Teaching Hardware to Demystify Foundational Software Concepts
Both top-down and bottom-up approaches have been proposed for software and programming education. Motivations can be cited for both approaches, but empirical data for either approach can be difficult to obtain. In this paper, we explore potential benefits of a bottom-up approach which begins at the architecture and machine language level. Abstractions of basic software concepts such as data storage and pointers can lead to misconceptions. Understanding how these abstractions are implemented in the underlying hardware can provide clarity of foundational software concepts.

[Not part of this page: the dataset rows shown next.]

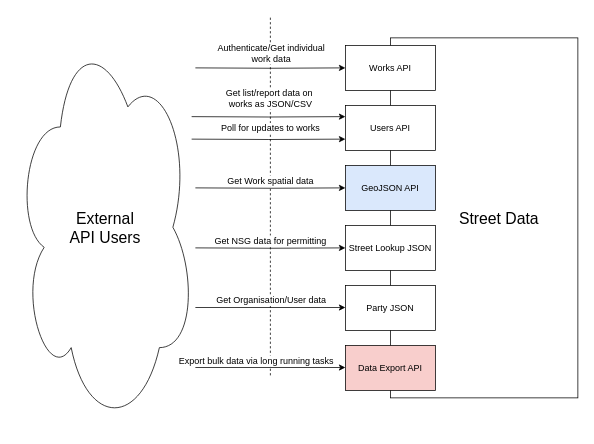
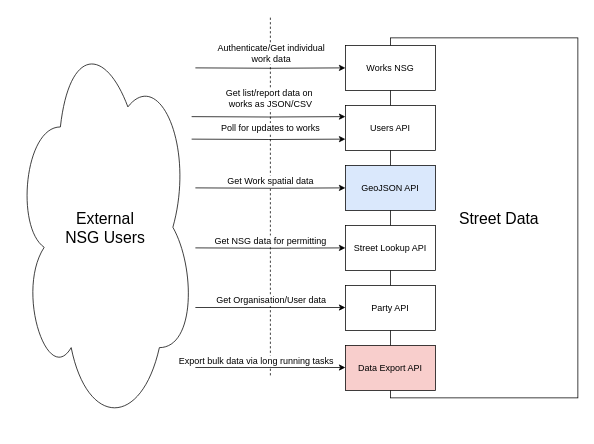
  <mxCell id="0" />
  <mxCell id="1" parent="0" />
- <mxCell id="2" value="&lt;font style=&quot;font-size: 21px&quot;&gt;External &lt;br&gt;API Users&lt;/font&gt;" style="ellipse;shape=cloud;whiteSpace=wrap;html=1;" parent="1" vertex="1"><mxGeometry x="20" y="35" width="240" height="535" as="geometry" /></mxCell>
+ <mxCell id="2" value="&lt;font style=&quot;font-size: 21px&quot;&gt;External &lt;br&gt;NSG Users&lt;/font&gt;" style="ellipse;shape=cloud;whiteSpace=wrap;html=1;" parent="1" vertex="1"><mxGeometry x="20" y="35" width="240" height="535" as="geometry" /></mxCell>
  <mxCell id="3" value="" style="endArrow=none;dashed=1;html=1;" parent="1" edge="1"><mxGeometry width="50" height="50" relative="1" as="geometry"><mxPoint x="360" y="500" as="sourcePoint" /><mxPoint x="360" y="20" as="targetPoint" /></mxGeometry></mxCell>
  <mxCell id="4" value="&lt;blockquote style=&quot;margin: 0 0 0 40px ; border: none ; padding: 0px&quot;&gt;&lt;font style=&quot;font-size: 21px&quot;&gt;Street Data&lt;/font&gt;&lt;/blockquote&gt;" style="whiteSpace=wrap;html=1;align=center;" parent="1" vertex="1"><mxGeometry x="520" y="50" width="250" height="480" as="geometry" /></mxCell>
- <mxCell id="5" value="Works API" style="rounded=0;whiteSpace=wrap;html=1;" parent="1" vertex="1"><mxGeometry x="460" y="60" width="120" height="60" as="geometry" /></mxCell>
+ <mxCell id="5" value="Works NSG" style="rounded=0;whiteSpace=wrap;html=1;" parent="1" vertex="1"><mxGeometry x="460" y="60" width="120" height="60" as="geometry" /></mxCell>
  <mxCell id="6" value="Users API" style="rounded=0;whiteSpace=wrap;html=1;" parent="1" vertex="1"><mxGeometry x="460" y="140" width="120" height="60" as="geometry" /></mxCell>
  <mxCell id="7" value="GeoJSON API" style="rounded=0;whiteSpace=wrap;html=1;fillColor=#dae8fc;" parent="1" vertex="1"><mxGeometry x="460" y="220" width="120" height="60" as="geometry" /></mxCell>
- <mxCell id="8" value="Street Lookup JSON" style="rounded=0;whiteSpace=wrap;html=1;" parent="1" vertex="1"><mxGeometry x="460" y="300" width="120" height="60" as="geometry" /></mxCell>
+ <mxCell id="8" value="Street Lookup API" style="rounded=0;whiteSpace=wrap;html=1;" parent="1" vertex="1"><mxGeometry x="460" y="300" width="120" height="60" as="geometry" /></mxCell>
  <mxCell id="9" style="edgeStyle=orthogonalEdgeStyle;rounded=0;orthogonalLoop=1;jettySize=auto;html=1;exitX=0.5;exitY=1;exitDx=0;exitDy=0;" parent="1" source="4" target="4" edge="1"><mxGeometry relative="1" as="geometry" /></mxCell>
  <mxCell id="10" style="edgeStyle=orthogonalEdgeStyle;rounded=0;orthogonalLoop=1;jettySize=auto;html=1;exitX=0.5;exitY=1;exitDx=0;exitDy=0;" parent="1" source="4" target="4" edge="1"><mxGeometry relative="1" as="geometry" /></mxCell>
  <mxCell id="11" style="edgeStyle=orthogonalEdgeStyle;rounded=0;orthogonalLoop=1;jettySize=auto;html=1;entryX=0;entryY=0.5;entryDx=0;entryDy=0;" parent="1" target="5" edge="1"><mxGeometry relative="1" as="geometry"><mxPoint x="260" y="90" as="sourcePoint" /></mxGeometry></mxCell>
  <mxCell id="12" value="Authenticate/Get individual &lt;br&gt;work data" style="text;html=1;resizable=0;points=[];align=center;verticalAlign=middle;labelBackgroundColor=#ffffff;" parent="11" vertex="1" connectable="0"><mxGeometry x="-0.37" y="1" relative="1" as="geometry"><mxPoint x="37" y="-19" as="offset" /></mxGeometry></mxCell>
  <mxCell id="13" style="edgeStyle=orthogonalEdgeStyle;rounded=0;orthogonalLoop=1;jettySize=auto;html=1;exitX=1;exitY=0.25;exitDx=0;exitDy=0;entryX=0;entryY=0.25;entryDx=0;entryDy=0;" parent="1" target="6" edge="1"><mxGeometry relative="1" as="geometry"><mxPoint x="255" y="155" as="sourcePoint" /></mxGeometry></mxCell>
  <mxCell id="14" value="Get list/report data on&amp;nbsp;&lt;br&gt;works as JSON/CSV" style="text;html=1;resizable=0;points=[];align=center;verticalAlign=middle;labelBackgroundColor=#ffffff;" parent="13" vertex="1" connectable="0"><mxGeometry x="-0.356" y="-2" relative="1" as="geometry"><mxPoint x="39" y="-27" as="offset" /></mxGeometry></mxCell>
  <mxCell id="15" style="edgeStyle=orthogonalEdgeStyle;rounded=0;orthogonalLoop=1;jettySize=auto;html=1;exitX=1;exitY=0.75;exitDx=0;exitDy=0;entryX=0;entryY=0.75;entryDx=0;entryDy=0;" parent="1" target="6" edge="1"><mxGeometry relative="1" as="geometry"><mxPoint x="255" y="185" as="sourcePoint" /></mxGeometry></mxCell>
  <mxCell id="16" value="Poll for updates to works" style="text;html=1;resizable=0;points=[];align=center;verticalAlign=middle;labelBackgroundColor=#ffffff;" parent="15" vertex="1" connectable="0"><mxGeometry x="0.22" relative="1" as="geometry"><mxPoint x="-20" y="-15" as="offset" /></mxGeometry></mxCell>
  <mxCell id="17" style="edgeStyle=orthogonalEdgeStyle;rounded=0;orthogonalLoop=1;jettySize=auto;html=1;" parent="1" target="7" edge="1"><mxGeometry relative="1" as="geometry"><mxPoint x="260" y="250" as="sourcePoint" /></mxGeometry></mxCell>
  <mxCell id="18" value="Get Work spatial data" style="text;html=1;resizable=0;points=[];align=center;verticalAlign=middle;labelBackgroundColor=#ffffff;" parent="17" vertex="1" connectable="0"><mxGeometry x="0.17" y="1" relative="1" as="geometry"><mxPoint x="-17" y="-9" as="offset" /></mxGeometry></mxCell>
  <mxCell id="19" style="edgeStyle=orthogonalEdgeStyle;rounded=0;orthogonalLoop=1;jettySize=auto;html=1;entryX=0;entryY=0.5;entryDx=0;entryDy=0;" parent="1" target="8" edge="1"><mxGeometry relative="1" as="geometry"><mxPoint x="260" y="330" as="sourcePoint" /></mxGeometry></mxCell>
  <mxCell id="20" value="Get NSG data for permitting" style="text;html=1;resizable=0;points=[];align=center;verticalAlign=middle;labelBackgroundColor=#ffffff;" parent="19" vertex="1" connectable="0"><mxGeometry x="0.18" y="-2" relative="1" as="geometry"><mxPoint x="-18" y="-12" as="offset" /></mxGeometry></mxCell>
- <mxCell id="21" value="Party JSON" style="rounded=0;whiteSpace=wrap;html=1;" vertex="1" parent="1"><mxGeometry x="460" y="380" width="120" height="60" as="geometry" /></mxCell>
+ <mxCell id="21" value="Party API" style="rounded=0;whiteSpace=wrap;html=1;" vertex="1" parent="1"><mxGeometry x="460" y="380" width="120" height="60" as="geometry" /></mxCell>
  <mxCell id="22" value="Data Export API" style="rounded=0;whiteSpace=wrap;html=1;fillColor=#f8cecc;" vertex="1" parent="1"><mxGeometry x="460" y="460" width="120" height="60" as="geometry" /></mxCell>
  <mxCell id="23" style="edgeStyle=orthogonalEdgeStyle;rounded=0;orthogonalLoop=1;jettySize=auto;html=1;entryX=0;entryY=0.5;entryDx=0;entryDy=0;" edge="1" parent="1"><mxGeometry relative="1" as="geometry"><mxPoint x="260" y="409.5" as="sourcePoint" /><mxPoint x="460" y="409.5" as="targetPoint" /></mxGeometry></mxCell>
  <mxCell id="24" value="Get Organisation/User data" style="text;html=1;resizable=0;points=[];align=center;verticalAlign=middle;labelBackgroundColor=#ffffff;" vertex="1" connectable="0" parent="23"><mxGeometry x="0.18" y="-2" relative="1" as="geometry"><mxPoint x="-18" y="-12" as="offset" /></mxGeometry></mxCell>
  <mxCell id="25" style="edgeStyle=orthogonalEdgeStyle;rounded=0;orthogonalLoop=1;jettySize=auto;html=1;entryX=0;entryY=0.5;entryDx=0;entryDy=0;" edge="1" parent="1"><mxGeometry relative="1" as="geometry"><mxPoint x="260" y="489.5" as="sourcePoint" /><mxPoint x="460" y="489.5" as="targetPoint" /></mxGeometry></mxCell>
  <mxCell id="26" value="Export bulk data via long running tasks" style="text;html=1;resizable=0;points=[];align=center;verticalAlign=middle;labelBackgroundColor=#ffffff;" vertex="1" connectable="0" parent="25"><mxGeometry x="0.18" y="-2" relative="1" as="geometry"><mxPoint x="-38" y="-11.5" as="offset" /></mxGeometry></mxCell>
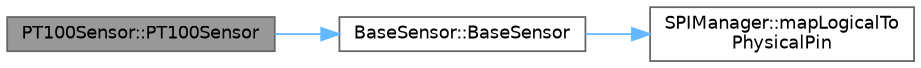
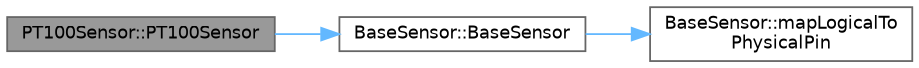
  digraph {
    rankdir=LR
    node [color=grey40 fillcolor=white fontname=Helvetica fontsize=10 shape=box style=filled]
    edge [color=steelblue1 fontname=Helvetica fontsize=10 labelfontname=Helvetica labelfontsize=10 style=solid]
    n1 [color=gray40 fillcolor=grey60 fontcolor=black height=0.2 label="PT100Sensor::PT100Sensor" width=0.4]
    n2 [height=0.2 label="BaseSensor::BaseSensor" width=0.4]
-   n3 [height=0.2 label="SPIManager::mapLogicalTo\lPhysicalPin" width=0.4]
+   n3 [height=0.2 label="BaseSensor::mapLogicalTo\lPhysicalPin" width=0.4]
    n1 -> n2
    n2 -> n3
  }
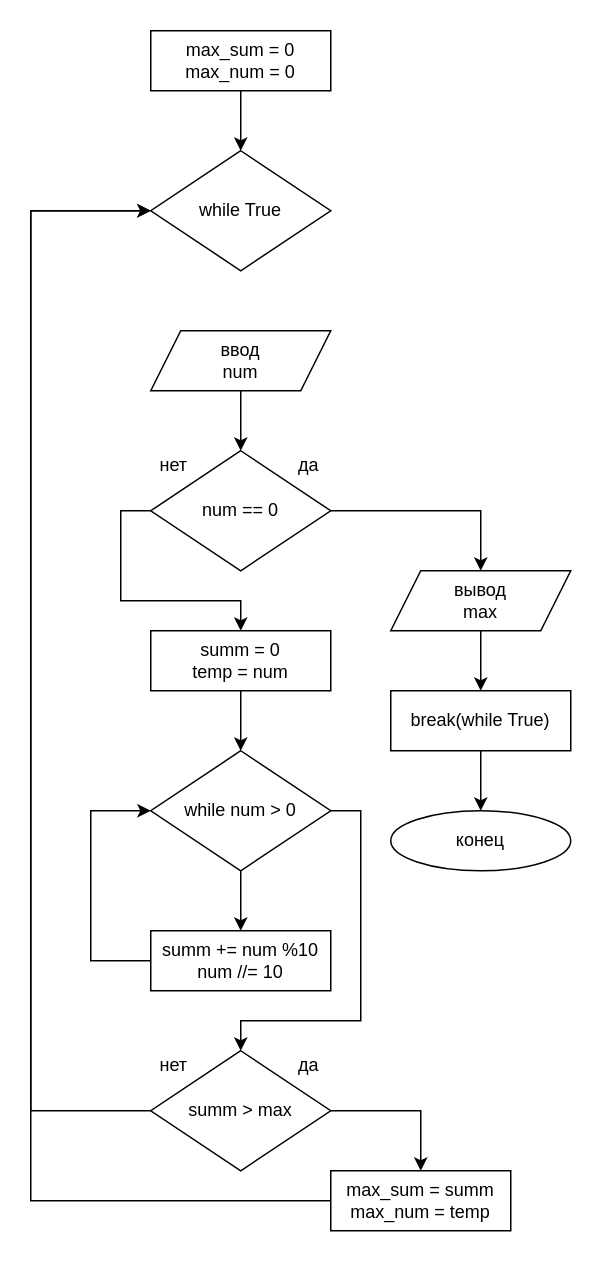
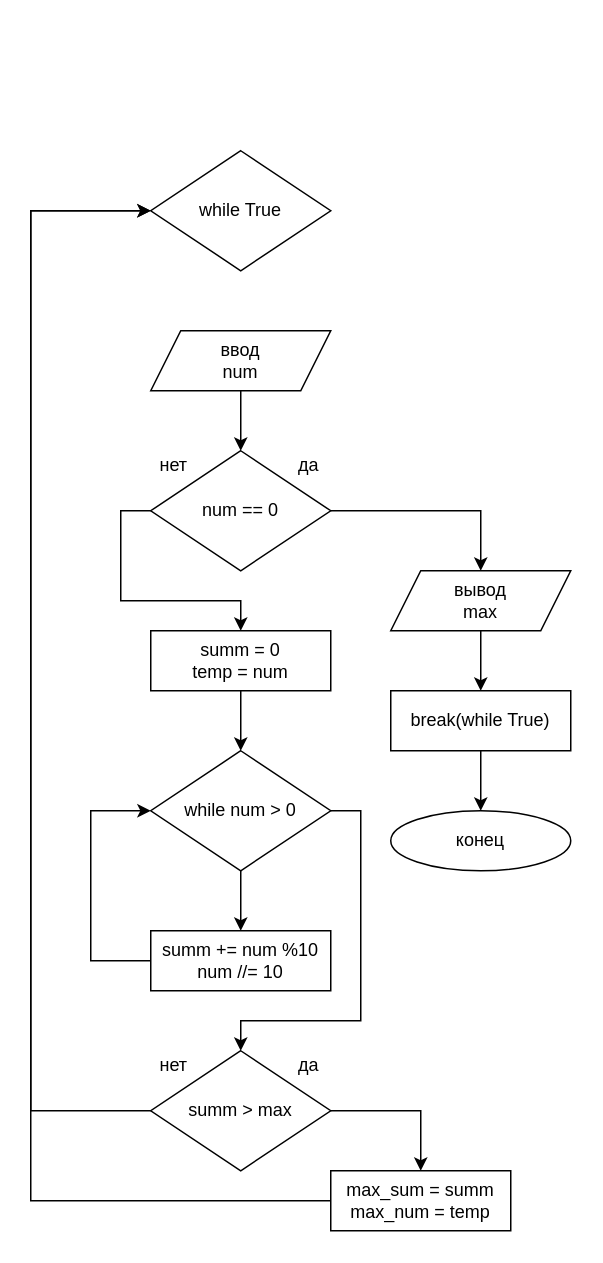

An introductory course on embedded systems and microcontrollers for electrical and computer engineers was modified in an attempt to strengthen student understanding of foundational software concepts. The material covered in the course primarily remained the same, but the course schedule was modified to move the system architecture and instruction set material to the beginning of the course, rather than the end. Data was collected for common exam questions for offerings both prior to and following the course modification. The data indicates that students who were exposed to the functionality of the underlying architecture prior to high-level programming languages had a better understanding of basic concepts such as storage allocation and referential pointers.
This paper contributes to the fields of education in electrical and computer engineering and computer science by providing data on student outcomes for alternate approaches to content delivery. We hope that this information is useful in curriculum design and development for related fields.